気仙沼市南町ヴァンガードでコーヒーを
Sさんの左に座るMさんは、気仙沼といえば、と名の出る寿司店のオーナー。 「ようやぐ新しい建物も建築が進んでるんで、もう少しの辛抱だね。」 震災後に営業してきた仮設店舗の「復興商店街南町紫市場」のまとめ役であるが、市場は4月中には閉鎖する。盛り土を終えた区画整理地の中に、入居する共同店舗の建築工事が始まっている。 寿司店の朝の仕込みは若い者に任せて、開店時間の11時前には席を立ち、店に顔を出す。

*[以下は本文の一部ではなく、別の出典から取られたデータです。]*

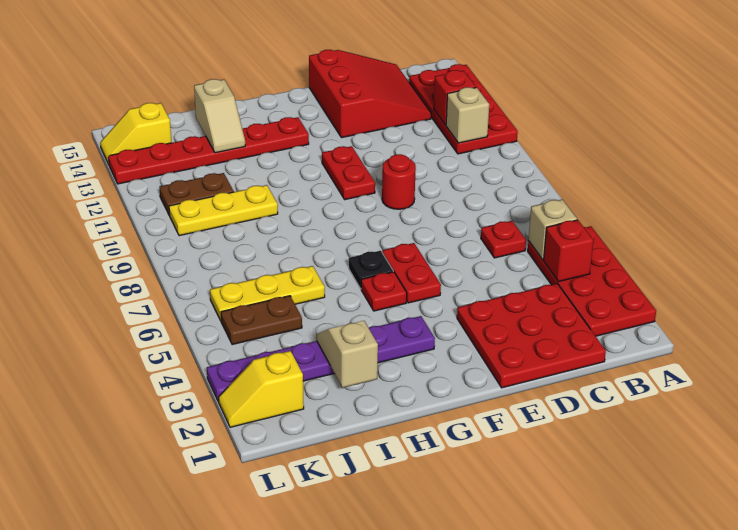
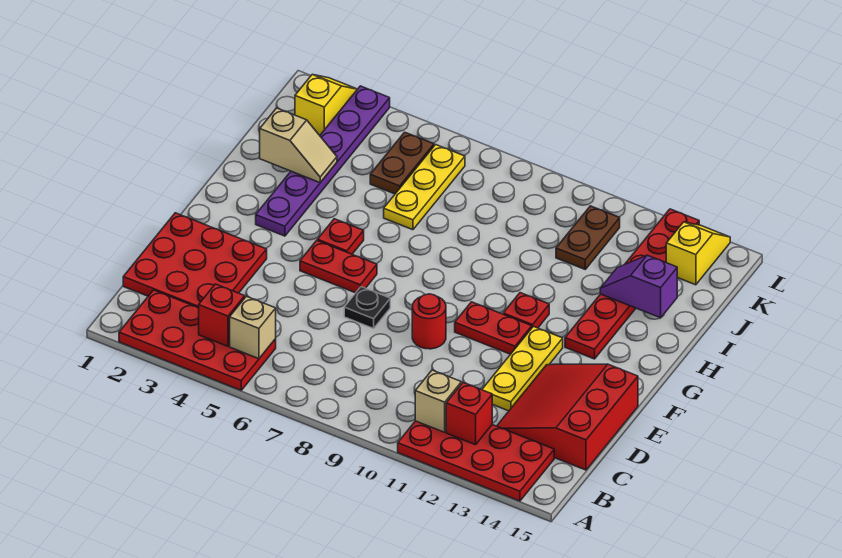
red plate C6 level 1 -> red plate G11 level 1
red slope C13:E15 level 1 top E -> red slope C13:E15 level 1 top 15
black plate G6 level 1 -> black plate E7 level 1
yellow plate I10:K10 level 1 -> yellow plate D12:F12 level 1
tan slope I13:I14 level 2 top 14 -> purple slope I13:I14 level 2 top 14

南町界隈の老舗のカウンターバーのオーナー・バーテンダーであったNさんは、店の再建はせずに、悠々自適の生活。私も、飲みに出ると何軒目かに立ち寄って、「うんとドライなマティーニ」などと粋がって注文していた。隣り合わせの郵便局のOBとコーヒーのカップを傾けながら、気楽な会話に興じる。 「お客さんに、マティーニはちょっと待ってね、って言っても、いや、待てにー、とかなんとか言うわげっさ。いいがら余計なごど言わねで待ってらいんどが。」 「ばばば、まず、何語ってんだが……」 一昔前までは、気仙沼あたりの高齢者は、だれかの自宅の茶の間に集まって「お茶こ飲み」したり、昼間から酒飲みしたりはしていたはずである。街中の喫茶店のカウンターを占拠する光景は想像がつかなかった。 個別に見れば、以前からヴァンガードには通っていた面々である。ジャズが好きで、コーヒーが好きで、ひとりひとりそこに座っている姿は、ごく自然なものである。時が流れても、自然の成り行きで、ここに通った。 いや、自然の成り行きばかりではない。直接のきっかけは、震災が作ったといえる。あるいは避難所から、あるいは事務所が被災して、ひと時を過ごすために、あるいは、仕事をするため、ここに集まったと。
気仙沼の山のコーヒー、川のコーヒー、港のコーヒー
実は、最近、山のコーヒーとか、川のコーヒーとか、港のコーヒーとか言って、新しいカフェが気仙沼にも何か所かできて、妙齢のご婦人方が3人4人と車に乗り合わせるなどして、コーヒータイムをともにする姿は、まま、見かけてはいたところである。「お茶こ飲み」が、隣り近所の民家を飛び出して、街や郊外のカフェに進出している。 山とか川とか個別の紹介はまた別の機会となるが、港のコーヒーというのは、気仙沼港内湾の湾岸道路に沿って立つ、渡辺謙氏がオーナーのK-port。南果歩さんとご夫婦で、月1回ほど訪れて、自らホットケーキを焼いている。